__Items from a dataset__

((

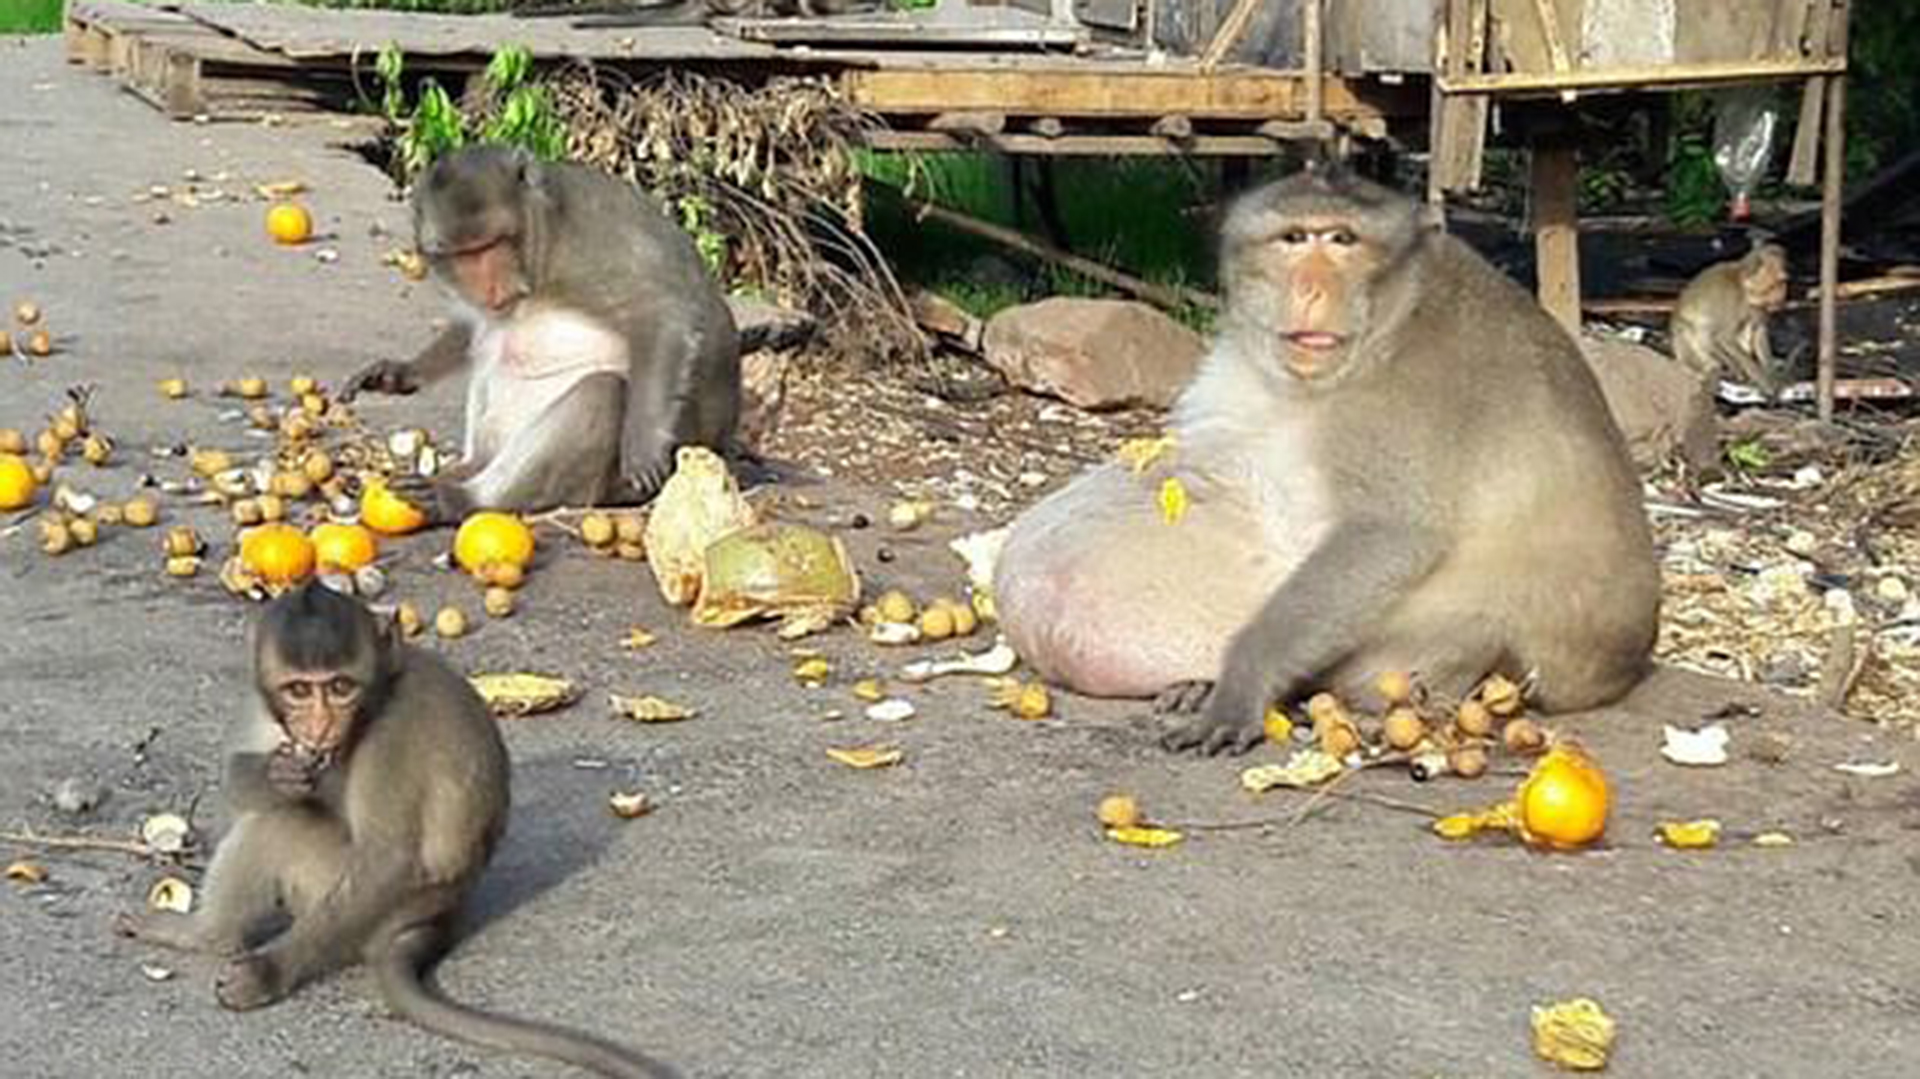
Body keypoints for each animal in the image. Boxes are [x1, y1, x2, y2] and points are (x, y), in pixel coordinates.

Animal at [116, 579, 675, 1075]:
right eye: (298, 690)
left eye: (341, 687)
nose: (320, 726)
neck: (384, 687)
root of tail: (437, 919)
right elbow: (236, 775)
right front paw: (281, 774)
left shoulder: (392, 733)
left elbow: (388, 858)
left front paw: (267, 973)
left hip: (348, 907)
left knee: (280, 826)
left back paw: (210, 937)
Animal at [345, 143, 741, 522]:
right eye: (464, 254)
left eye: (491, 245)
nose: (489, 288)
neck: (542, 239)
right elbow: (473, 323)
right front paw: (401, 372)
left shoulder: (587, 249)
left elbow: (663, 313)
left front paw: (642, 446)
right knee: (493, 337)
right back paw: (466, 470)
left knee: (602, 392)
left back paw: (463, 500)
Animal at [998, 169, 1658, 756]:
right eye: (1294, 238)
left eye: (1342, 240)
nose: (1311, 290)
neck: (1387, 325)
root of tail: (1626, 664)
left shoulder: (1410, 397)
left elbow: (1391, 535)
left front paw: (1243, 680)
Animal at [1674, 241, 1789, 393]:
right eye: (1776, 285)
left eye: (1782, 283)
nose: (1782, 294)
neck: (1746, 288)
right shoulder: (1731, 297)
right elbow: (1725, 337)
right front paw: (1764, 381)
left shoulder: (1758, 308)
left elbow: (1758, 333)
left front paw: (1773, 376)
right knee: (1690, 330)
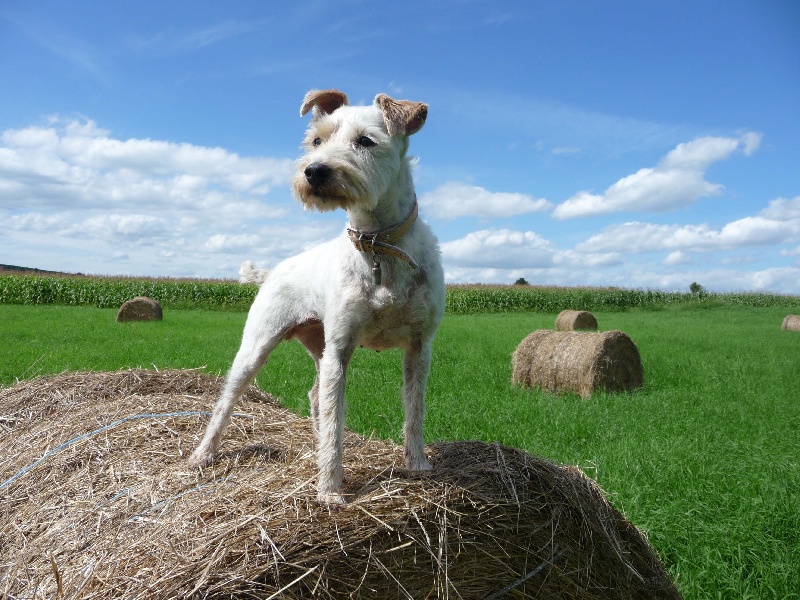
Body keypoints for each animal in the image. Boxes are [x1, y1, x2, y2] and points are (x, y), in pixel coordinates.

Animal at [190, 86, 446, 504]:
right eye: (316, 141)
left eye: (365, 141)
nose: (314, 171)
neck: (378, 244)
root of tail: (270, 273)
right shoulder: (340, 349)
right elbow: (335, 421)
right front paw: (329, 491)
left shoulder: (419, 347)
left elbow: (414, 409)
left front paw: (418, 465)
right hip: (258, 345)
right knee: (228, 401)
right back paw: (203, 454)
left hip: (317, 344)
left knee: (314, 396)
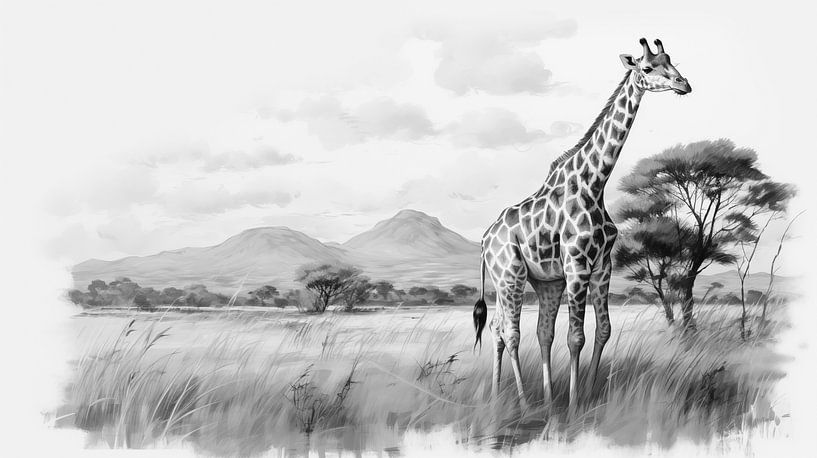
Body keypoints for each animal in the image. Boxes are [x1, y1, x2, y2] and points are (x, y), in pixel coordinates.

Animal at [472, 38, 691, 413]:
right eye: (648, 68)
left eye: (671, 62)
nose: (684, 84)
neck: (594, 183)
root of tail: (486, 240)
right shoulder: (576, 264)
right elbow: (577, 337)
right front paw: (574, 405)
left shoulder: (601, 265)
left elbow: (602, 331)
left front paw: (588, 396)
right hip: (511, 274)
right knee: (509, 333)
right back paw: (523, 404)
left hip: (540, 282)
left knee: (520, 331)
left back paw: (517, 397)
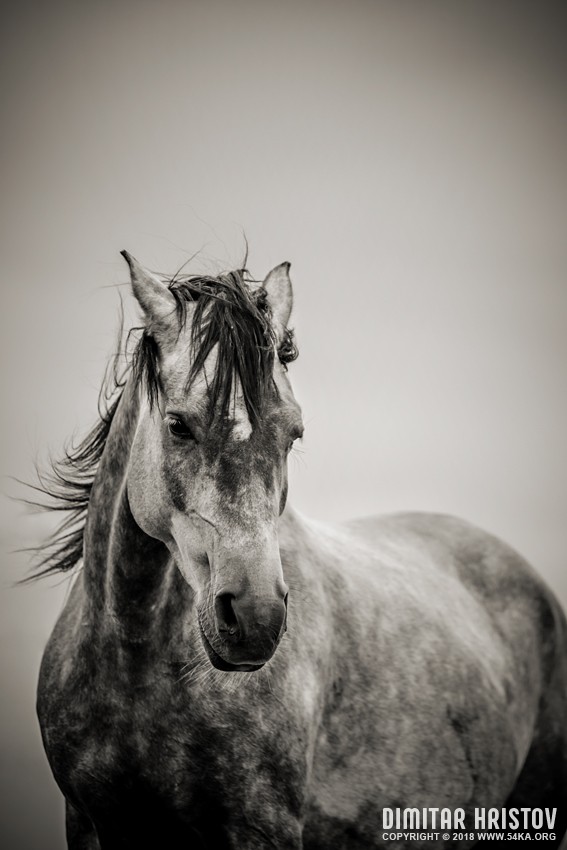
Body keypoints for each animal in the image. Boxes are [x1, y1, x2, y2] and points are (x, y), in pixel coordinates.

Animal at [33, 248, 564, 844]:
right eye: (178, 425)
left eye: (295, 433)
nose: (256, 617)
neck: (132, 665)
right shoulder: (86, 821)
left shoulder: (260, 828)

))

__Aim of the task__
Among the lines above, show every one that contains the string "front".

__The answer__
right front paw: (281, 774)
left front paw: (267, 973)
right front paw: (401, 372)
left front paw: (642, 446)
left front paw: (1243, 680)
right front paw: (1764, 381)
left front paw: (1773, 376)
right front paw: (329, 491)
left front paw: (418, 465)
right front paw: (574, 405)
left front paw: (588, 396)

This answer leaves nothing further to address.